-- WHAT THIS TASK INVOLVES --
Edit the records from their start up to and including the line containing "Seyitgazi Büyükdere –", changing "Speedster" to "Roadster". Return only those lines, with everything else left unchanged.

-- INPUT DATA --
##########
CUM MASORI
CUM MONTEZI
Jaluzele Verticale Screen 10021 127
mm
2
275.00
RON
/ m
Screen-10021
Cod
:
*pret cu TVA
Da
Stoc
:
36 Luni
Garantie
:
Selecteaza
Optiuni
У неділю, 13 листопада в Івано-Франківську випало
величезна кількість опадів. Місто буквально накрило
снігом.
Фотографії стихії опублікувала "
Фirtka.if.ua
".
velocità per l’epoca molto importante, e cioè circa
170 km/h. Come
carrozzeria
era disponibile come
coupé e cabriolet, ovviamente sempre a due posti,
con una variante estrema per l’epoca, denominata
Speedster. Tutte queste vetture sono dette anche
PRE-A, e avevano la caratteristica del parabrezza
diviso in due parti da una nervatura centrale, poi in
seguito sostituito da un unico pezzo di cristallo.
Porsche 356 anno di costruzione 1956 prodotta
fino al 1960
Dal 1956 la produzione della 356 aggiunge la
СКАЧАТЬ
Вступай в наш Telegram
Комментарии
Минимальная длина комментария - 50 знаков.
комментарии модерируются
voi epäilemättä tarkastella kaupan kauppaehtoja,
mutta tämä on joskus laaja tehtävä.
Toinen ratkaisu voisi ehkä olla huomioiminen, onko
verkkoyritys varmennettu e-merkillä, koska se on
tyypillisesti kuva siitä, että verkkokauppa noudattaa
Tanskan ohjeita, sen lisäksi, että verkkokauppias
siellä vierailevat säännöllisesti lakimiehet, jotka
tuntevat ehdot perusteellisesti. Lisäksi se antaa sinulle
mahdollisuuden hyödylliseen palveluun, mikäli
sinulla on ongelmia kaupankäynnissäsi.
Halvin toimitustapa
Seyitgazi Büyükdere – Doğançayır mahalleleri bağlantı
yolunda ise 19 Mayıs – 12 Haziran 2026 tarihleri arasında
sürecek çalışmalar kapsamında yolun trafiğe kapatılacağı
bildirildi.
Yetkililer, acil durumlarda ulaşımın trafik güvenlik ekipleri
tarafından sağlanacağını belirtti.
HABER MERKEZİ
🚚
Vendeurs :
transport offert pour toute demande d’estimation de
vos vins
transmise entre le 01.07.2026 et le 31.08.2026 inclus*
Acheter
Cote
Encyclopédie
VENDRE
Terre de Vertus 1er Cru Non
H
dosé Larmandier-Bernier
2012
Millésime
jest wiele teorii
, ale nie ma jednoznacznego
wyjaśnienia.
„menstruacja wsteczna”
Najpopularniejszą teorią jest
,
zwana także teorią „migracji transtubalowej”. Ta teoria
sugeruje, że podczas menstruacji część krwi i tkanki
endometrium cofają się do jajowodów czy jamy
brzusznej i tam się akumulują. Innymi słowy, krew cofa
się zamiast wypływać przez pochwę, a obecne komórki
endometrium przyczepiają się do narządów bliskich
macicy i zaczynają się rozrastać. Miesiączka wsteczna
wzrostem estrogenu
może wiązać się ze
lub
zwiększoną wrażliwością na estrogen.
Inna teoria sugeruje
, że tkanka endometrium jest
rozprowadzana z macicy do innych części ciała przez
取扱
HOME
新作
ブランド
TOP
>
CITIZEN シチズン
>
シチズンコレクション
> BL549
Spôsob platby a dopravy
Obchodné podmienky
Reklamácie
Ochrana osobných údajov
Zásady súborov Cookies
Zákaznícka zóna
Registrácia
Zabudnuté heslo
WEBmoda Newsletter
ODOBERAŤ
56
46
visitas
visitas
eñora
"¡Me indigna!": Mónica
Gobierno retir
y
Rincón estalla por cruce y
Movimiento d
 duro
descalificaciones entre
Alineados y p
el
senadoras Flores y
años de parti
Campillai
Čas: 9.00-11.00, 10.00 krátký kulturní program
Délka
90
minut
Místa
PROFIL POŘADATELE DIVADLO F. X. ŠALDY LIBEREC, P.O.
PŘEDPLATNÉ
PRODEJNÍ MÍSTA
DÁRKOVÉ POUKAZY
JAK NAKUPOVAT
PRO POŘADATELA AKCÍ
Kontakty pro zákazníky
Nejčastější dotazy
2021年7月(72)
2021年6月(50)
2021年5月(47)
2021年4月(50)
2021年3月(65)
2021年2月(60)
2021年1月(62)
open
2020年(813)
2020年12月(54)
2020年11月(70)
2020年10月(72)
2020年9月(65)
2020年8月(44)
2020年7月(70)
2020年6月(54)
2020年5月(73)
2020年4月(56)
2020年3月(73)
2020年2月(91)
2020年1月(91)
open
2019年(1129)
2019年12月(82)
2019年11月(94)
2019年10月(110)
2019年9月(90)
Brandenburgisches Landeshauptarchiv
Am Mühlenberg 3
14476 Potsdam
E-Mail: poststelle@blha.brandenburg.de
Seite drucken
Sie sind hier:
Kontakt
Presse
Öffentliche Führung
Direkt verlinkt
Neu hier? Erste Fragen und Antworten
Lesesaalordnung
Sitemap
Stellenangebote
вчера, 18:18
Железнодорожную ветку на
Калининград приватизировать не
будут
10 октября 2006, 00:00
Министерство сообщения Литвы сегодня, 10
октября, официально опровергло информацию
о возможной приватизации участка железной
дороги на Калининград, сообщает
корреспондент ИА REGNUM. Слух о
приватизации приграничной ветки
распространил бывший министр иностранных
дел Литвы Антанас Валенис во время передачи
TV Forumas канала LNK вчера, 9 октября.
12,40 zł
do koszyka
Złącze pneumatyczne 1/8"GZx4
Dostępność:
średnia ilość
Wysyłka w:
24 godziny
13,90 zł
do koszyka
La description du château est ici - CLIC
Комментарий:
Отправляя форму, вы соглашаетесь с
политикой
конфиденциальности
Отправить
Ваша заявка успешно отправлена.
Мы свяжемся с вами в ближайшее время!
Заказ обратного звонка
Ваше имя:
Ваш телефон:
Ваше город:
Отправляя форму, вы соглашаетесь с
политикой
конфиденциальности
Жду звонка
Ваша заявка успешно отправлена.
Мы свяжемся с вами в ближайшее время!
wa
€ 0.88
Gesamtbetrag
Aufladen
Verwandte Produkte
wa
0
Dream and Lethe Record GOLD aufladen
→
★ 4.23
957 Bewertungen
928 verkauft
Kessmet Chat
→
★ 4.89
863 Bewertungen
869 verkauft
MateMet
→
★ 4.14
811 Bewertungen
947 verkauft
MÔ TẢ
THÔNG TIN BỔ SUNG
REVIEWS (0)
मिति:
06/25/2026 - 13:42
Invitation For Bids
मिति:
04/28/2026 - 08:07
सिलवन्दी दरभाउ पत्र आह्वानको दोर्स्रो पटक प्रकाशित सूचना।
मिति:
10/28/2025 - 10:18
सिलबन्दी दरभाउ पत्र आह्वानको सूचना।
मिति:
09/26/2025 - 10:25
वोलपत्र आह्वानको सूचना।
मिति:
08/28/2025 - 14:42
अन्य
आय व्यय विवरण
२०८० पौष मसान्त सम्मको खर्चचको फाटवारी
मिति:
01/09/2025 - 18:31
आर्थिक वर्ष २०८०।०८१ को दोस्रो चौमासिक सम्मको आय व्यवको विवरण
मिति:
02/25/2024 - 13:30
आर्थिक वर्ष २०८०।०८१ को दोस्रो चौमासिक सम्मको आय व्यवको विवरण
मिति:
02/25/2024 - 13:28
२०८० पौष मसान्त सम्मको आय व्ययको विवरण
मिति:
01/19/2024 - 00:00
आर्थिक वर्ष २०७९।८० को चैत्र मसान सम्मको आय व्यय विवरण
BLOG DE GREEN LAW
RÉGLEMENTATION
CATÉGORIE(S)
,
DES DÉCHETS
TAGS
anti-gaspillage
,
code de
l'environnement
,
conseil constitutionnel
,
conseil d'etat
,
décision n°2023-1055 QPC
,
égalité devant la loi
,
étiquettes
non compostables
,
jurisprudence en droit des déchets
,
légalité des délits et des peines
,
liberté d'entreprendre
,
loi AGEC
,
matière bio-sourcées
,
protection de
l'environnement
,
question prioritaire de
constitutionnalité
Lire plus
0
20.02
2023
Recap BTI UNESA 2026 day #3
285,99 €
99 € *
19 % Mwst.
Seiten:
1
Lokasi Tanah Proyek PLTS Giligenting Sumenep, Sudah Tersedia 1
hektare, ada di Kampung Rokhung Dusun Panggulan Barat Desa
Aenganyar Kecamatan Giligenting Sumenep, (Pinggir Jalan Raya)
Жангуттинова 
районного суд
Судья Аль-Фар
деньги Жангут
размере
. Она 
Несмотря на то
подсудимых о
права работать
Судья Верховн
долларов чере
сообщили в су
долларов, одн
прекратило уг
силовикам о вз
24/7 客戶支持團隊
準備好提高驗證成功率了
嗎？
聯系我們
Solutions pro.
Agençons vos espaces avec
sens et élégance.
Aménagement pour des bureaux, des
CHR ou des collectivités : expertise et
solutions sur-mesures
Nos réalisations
##########
-- RESPONSE AREA --
CUM MASORI
CUM MONTEZI
Jaluzele Verticale Screen 10021 127
mm
2
275.00
RON
/ m
Screen-10021
Cod
:
*pret cu TVA
Da
Stoc
:
36 Luni
Garantie
:
Selecteaza
Optiuni
У неділю, 13 листопада в Івано-Франківську випало
величезна кількість опадів. Місто буквально накрило
снігом.
Фотографії стихії опублікувала "
Фirtka.if.ua
".
velocità per l’epoca molto importante, e cioè circa
170 km/h. Come
carrozzeria
era disponibile come
coupé e cabriolet, ovviamente sempre a due posti,
con una variante estrema per l’epoca, denominata
Roadster. Tutte queste vetture sono dette anche
PRE-A, e avevano la caratteristica del parabrezza
diviso in due parti da una nervatura centrale, poi in
seguito sostituito da un unico pezzo di cristallo.
Porsche 356 anno di costruzione 1956 prodotta
fino al 1960
Dal 1956 la produzione della 356 aggiunge la
СКАЧАТЬ
Вступай в наш Telegram
Комментарии
Минимальная длина комментария - 50 знаков.
комментарии модерируются
voi epäilemättä tarkastella kaupan kauppaehtoja,
mutta tämä on joskus laaja tehtävä.
Toinen ratkaisu voisi ehkä olla huomioiminen, onko
verkkoyritys varmennettu e-merkillä, koska se on
tyypillisesti kuva siitä, että verkkokauppa noudattaa
Tanskan ohjeita, sen lisäksi, että verkkokauppias
siellä vierailevat säännöllisesti lakimiehet, jotka
tuntevat ehdot perusteellisesti. Lisäksi se antaa sinulle
mahdollisuuden hyödylliseen palveluun, mikäli
sinulla on ongelmia kaupankäynnissäsi.
Halvin toimitustapa
Seyitgazi Büyükdere – Doğançayır mahalleleri bağlantı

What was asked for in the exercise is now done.